ABSTRACT

Cardiac scarring and persistent muscle cell loss is the hallmark of myocardial infarction in humans. This biological limitation is found, too, with experimental myocardial infarction in other mammals, of less pressing clinical need-an inbuilt restriction contrasting with the exuberant restorative, regenerative growth that enables the total replacement of a limb, tail, or even heart in certain lower species1,2-‘lower’ being in this respect a sorely misleading designation.

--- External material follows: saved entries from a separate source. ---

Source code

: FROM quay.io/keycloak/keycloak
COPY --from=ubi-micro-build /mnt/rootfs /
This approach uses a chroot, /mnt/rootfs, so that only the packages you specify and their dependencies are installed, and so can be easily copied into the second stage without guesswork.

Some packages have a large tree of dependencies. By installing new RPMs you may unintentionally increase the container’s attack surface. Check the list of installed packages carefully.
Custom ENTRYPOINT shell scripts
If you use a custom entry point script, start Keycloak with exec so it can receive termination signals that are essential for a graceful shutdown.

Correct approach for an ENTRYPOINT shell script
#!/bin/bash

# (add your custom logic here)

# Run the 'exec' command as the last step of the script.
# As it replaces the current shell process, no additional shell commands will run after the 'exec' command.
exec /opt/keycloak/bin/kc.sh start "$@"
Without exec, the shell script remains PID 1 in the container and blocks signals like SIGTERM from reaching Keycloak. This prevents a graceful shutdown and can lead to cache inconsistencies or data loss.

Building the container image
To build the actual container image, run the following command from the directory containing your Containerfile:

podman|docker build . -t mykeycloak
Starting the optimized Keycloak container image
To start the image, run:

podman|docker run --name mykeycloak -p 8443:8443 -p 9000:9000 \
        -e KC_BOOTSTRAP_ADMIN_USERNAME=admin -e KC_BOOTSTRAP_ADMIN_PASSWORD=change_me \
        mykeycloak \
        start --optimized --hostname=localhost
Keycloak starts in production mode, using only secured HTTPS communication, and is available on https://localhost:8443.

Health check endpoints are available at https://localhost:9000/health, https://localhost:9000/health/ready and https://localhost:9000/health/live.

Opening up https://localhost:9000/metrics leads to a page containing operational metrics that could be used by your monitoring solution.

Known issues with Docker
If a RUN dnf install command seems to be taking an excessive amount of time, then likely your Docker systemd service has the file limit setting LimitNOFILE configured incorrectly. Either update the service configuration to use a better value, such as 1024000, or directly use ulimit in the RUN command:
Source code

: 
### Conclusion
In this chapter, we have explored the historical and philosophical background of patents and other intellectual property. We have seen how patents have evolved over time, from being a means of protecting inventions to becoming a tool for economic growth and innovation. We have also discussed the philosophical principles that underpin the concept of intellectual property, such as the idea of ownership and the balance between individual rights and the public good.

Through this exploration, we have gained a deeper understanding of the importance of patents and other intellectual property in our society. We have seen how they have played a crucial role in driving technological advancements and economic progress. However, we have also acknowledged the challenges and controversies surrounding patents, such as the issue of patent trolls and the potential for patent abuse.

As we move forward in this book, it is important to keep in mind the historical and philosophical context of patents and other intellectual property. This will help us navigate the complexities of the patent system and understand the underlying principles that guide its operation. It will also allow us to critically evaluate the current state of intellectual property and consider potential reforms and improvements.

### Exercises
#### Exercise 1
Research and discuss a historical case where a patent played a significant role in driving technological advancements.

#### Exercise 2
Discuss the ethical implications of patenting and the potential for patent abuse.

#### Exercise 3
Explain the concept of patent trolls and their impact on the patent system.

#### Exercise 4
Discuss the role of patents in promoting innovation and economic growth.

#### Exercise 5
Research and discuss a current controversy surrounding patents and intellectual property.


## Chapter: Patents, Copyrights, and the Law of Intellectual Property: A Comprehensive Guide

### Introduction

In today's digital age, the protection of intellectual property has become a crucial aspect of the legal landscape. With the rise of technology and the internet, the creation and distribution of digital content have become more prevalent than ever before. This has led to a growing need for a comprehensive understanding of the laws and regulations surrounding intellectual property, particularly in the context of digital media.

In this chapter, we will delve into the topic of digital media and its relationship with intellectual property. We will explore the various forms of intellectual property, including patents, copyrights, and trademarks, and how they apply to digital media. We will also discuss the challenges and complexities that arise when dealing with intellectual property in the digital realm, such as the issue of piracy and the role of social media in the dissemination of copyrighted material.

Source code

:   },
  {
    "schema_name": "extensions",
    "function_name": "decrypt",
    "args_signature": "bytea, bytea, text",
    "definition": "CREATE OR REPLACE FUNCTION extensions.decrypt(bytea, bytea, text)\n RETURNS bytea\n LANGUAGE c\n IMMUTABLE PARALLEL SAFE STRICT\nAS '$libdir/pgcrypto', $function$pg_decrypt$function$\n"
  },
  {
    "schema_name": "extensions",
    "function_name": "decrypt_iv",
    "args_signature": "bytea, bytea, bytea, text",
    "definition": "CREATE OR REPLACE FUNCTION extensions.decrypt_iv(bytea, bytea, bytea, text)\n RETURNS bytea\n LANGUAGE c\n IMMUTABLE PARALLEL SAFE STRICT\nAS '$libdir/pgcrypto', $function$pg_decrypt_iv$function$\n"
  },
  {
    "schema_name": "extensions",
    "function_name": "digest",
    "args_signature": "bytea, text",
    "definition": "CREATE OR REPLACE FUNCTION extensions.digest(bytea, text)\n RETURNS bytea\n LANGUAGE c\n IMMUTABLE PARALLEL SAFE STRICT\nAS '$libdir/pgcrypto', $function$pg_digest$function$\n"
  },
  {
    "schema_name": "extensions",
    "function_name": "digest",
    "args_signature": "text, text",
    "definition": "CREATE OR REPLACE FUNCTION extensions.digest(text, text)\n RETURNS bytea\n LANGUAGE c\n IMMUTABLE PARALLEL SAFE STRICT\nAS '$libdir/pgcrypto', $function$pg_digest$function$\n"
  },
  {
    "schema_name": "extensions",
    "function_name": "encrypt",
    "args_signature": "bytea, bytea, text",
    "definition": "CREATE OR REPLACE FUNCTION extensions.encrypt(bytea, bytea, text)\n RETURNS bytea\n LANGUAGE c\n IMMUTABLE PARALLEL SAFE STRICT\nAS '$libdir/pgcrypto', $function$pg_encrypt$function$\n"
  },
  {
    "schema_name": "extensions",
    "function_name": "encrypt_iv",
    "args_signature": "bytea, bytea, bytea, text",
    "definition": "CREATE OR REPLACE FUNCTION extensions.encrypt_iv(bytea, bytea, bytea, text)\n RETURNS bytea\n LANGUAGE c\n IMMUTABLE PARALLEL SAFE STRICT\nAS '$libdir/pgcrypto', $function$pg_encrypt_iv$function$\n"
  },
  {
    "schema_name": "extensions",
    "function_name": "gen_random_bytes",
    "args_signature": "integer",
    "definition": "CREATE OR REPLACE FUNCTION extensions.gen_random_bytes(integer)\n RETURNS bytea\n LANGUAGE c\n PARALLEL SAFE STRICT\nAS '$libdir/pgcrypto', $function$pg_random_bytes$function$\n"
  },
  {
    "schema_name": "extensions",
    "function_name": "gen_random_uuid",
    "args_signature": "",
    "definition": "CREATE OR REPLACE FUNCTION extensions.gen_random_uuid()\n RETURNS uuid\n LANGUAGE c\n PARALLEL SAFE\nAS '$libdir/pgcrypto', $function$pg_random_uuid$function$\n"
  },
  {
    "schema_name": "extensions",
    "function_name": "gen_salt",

Quite recently, and with uncanny speed, the notion of cell implantation as a means to promote cardiac repair has moved from an esoteric laboratory phenomenon to a dramatic and closely watched series of clinical trials on the world stage, involving skeletal muscle as a cardiac surrogate,3 and progenitor/stem cells from bone marrow and the circulation as the agents of therapeutic angiogenesis and perhaps even as cardiac precursors.4-8 While some questions get posed with regularity (what cells to use, and how to deliver them), others are being asked more rarely (why does grafting work, and should a patient’s own-autologous-cells always be preferred to allogeneic ones?), and some are asked hardly at all (where and how do the endogenous adult cardiac progenitor cells arise?). The interventions now in play are remarkable for their therapeutic promise, their biological complexity, and the likelihood that defective stem cell function will be among the next therapeutic horizons.